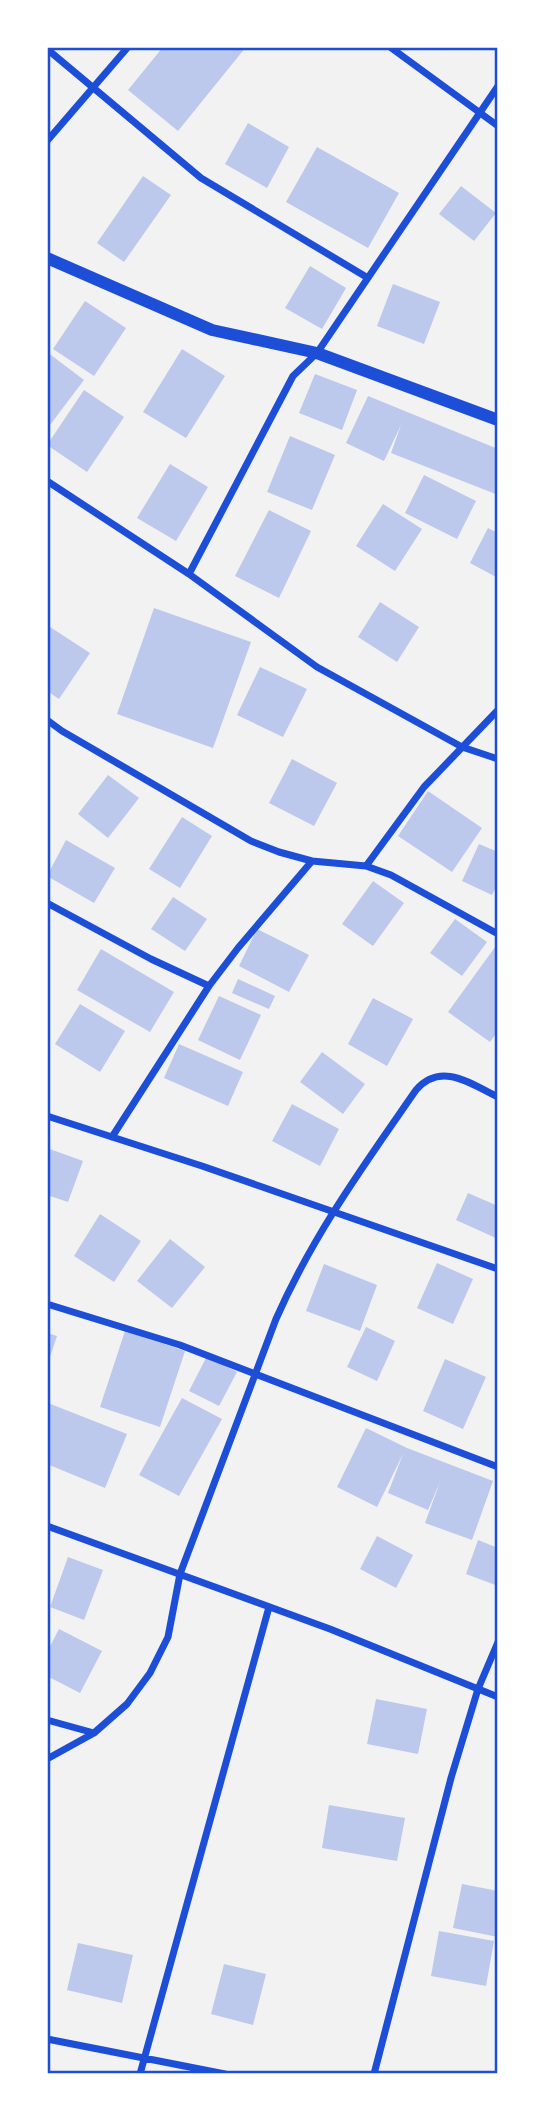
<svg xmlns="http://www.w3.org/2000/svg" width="545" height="2121" viewBox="0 0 545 2121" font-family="'Roboto Condensed',sans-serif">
<rect width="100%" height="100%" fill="#f2f2f2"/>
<path fill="#bdc9ec" d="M163,47H246L178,131L128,90Z
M248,123L289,147L267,188L225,164Z
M317,147L399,193L368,248L286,202Z
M143,176L171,195L124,262L97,243Z
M461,186L496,213L474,241L439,214Z
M310,266L346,288L322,329L285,308Z
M393,284L440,302L424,344L377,326Z
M85,301L126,328L94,376L53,349Z
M182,349L225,376L186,438L143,412Z
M47,352L84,380L47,429Z
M315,374L357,390L342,430L299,413Z
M84,390L124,417L87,472L47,445Z
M368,396L498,449V495L391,453L401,425L384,461L346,443Z
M290,436L335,455L312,510L267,492Z
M170,464L208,487L176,541L137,518Z
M424,475L476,501L457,539L405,513Z
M383,504L422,529L395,571L356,546Z
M269,510L311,531L279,598L235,576Z
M488,528L498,533V578L470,563Z
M380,602L419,627L397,662L358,637Z
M154,608L251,642L213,748L117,714Z
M47,625L90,653L59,699L47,691Z
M260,667L307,689L283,737L237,715Z
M292,759L337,783L314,826L269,803Z
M108,775L139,798L108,838L78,814Z
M428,791L482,828L452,872L398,836Z
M182,817L212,836L180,888L149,869Z
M66,840L115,868L94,903L47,876Z
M479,844L498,852V883L492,895L462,881Z
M373,881L404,903L373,946L342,924Z
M173,897L207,919L185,951L151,929Z
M455,919L487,942L462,976L430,953Z
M257,929L309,955L289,992L239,966Z
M498,943V1031L490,1042L448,1012Z
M101,949L174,992L150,1032L77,990Z
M238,979L275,996L269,1009L232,993Z
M219,996L261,1015L240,1060L198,1040Z
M373,998L413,1019L387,1066L348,1044Z
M80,1004L125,1031L100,1072L55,1044Z
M179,1044L243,1072L228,1106L164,1078Z
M322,1052L365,1084L343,1114L300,1082Z
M292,1104L339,1129L320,1166L272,1141Z
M47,1148L83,1161L68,1202L47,1195Z
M468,1193L498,1206V1239L456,1220Z
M100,1214L141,1241L114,1282L74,1256Z
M170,1239L205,1267L172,1308L137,1281Z
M437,1263L473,1279L453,1324L417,1308Z
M324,1264L377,1285L360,1331L306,1311Z
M366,1327L395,1341L377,1381L347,1367Z
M125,1331L185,1351L160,1427L100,1407Z
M47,1333L57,1336L48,1363H47Z
M207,1356L237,1372L219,1406L189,1391Z
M445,1359L486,1377L463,1429L423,1411Z
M182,1398L222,1419L179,1496L139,1475Z
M48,1403L127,1434L105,1488L47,1464Z
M366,1428L407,1448L493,1481L472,1540L425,1523L440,1482L428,1510L388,1493L403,1454L377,1507L337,1487Z
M377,1536L413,1555L396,1588L360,1569Z
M478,1540L498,1548V1586L466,1574Z
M68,1557L103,1570L84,1620L50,1607Z
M59,1629L102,1651L80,1693L47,1676V1652Z
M376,1699L427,1709L418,1754L367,1744Z
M329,1805L405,1818L397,1861L322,1848Z
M462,1884L498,1891V1937L453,1928Z
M439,1931L494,1941L486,1986L431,1976Z
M78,1943L133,1955L122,2003L67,1990Z
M224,1964L266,1974L253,2025L211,2014Z"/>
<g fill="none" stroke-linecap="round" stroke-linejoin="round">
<path stroke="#1d4ed8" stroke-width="7" d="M390,47L498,126
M47,49L201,178L368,278
M47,141L128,47
M47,481L189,574L317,667L462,747L498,759
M189,574L293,376L317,353L498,86
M47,720L62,731L251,841L279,852L312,861L366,866L391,875L498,934
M366,866L424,787L498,710
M47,903L151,959L209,986
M47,1116L202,1166L498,1269
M112,1137L209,986L238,948L312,861
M47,1304L180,1345L498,1467
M47,1526L330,1629L498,1697
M47,1720L94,1733
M47,1759L94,1733L127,1704L150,1673L168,1637L180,1574L276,1319C313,1235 364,1165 416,1090C441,1061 471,1084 498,1097
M47,2039L225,2074
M140,2074L269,1607
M374,2074L451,1778L478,1689L498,1642"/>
<path stroke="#1d4ed8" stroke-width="12" d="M47,258L212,330L317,353L498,420"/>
</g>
<rect width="545" height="2121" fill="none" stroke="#ffffff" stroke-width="98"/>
<rect x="49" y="49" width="447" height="2023" fill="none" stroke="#1d4ed8" stroke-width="2.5"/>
</svg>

*BRIEF*. With the first line being the one containing "M462,1884L498,1891V1937L453,1928Z" and the last line the one containing "M140,2074L269,1607", transcribe exactly the lines above that fall in that range.

*OUTPUT OF THE EXERCISE*.
M462,1884L498,1891V1937L453,1928Z
M439,1931L494,1941L486,1986L431,1976Z
M78,1943L133,1955L122,2003L67,1990Z
M224,1964L266,1974L253,2025L211,2014Z"/>
<g fill="none" stroke-linecap="round" stroke-linejoin="round">
<path stroke="#1d4ed8" stroke-width="7" d="M390,47L498,126
M47,49L201,178L368,278
M47,141L128,47
M47,481L189,574L317,667L462,747L498,759
M189,574L293,376L317,353L498,86
M47,720L62,731L251,841L279,852L312,861L366,866L391,875L498,934
M366,866L424,787L498,710
M47,903L151,959L209,986
M47,1116L202,1166L498,1269
M112,1137L209,986L238,948L312,861
M47,1304L180,1345L498,1467
M47,1526L330,1629L498,1697
M47,1720L94,1733
M47,1759L94,1733L127,1704L150,1673L168,1637L180,1574L276,1319C313,1235 364,1165 416,1090C441,1061 471,1084 498,1097
M47,2039L225,2074
M140,2074L269,1607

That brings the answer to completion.